● EXERCISE OBJECTIVE
As soon as the line containing "right elbow: (412, 353)" appears in the material below, start returning lines exactly, and end with the line containing "left front paw: (582, 387)".

======== MATERIAL FOR THIS TASK

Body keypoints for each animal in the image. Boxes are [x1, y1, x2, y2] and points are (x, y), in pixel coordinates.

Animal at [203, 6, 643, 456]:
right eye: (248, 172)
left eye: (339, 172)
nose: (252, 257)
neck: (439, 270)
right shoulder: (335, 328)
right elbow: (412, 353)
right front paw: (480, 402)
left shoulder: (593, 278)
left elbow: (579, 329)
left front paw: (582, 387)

================
======== MATERIAL FOR THIS TASK

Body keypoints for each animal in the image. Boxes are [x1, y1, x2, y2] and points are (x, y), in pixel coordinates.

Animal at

================

● REPLY
right elbow: (412, 353)
right front paw: (480, 402)
left shoulder: (593, 278)
left elbow: (579, 329)
left front paw: (582, 387)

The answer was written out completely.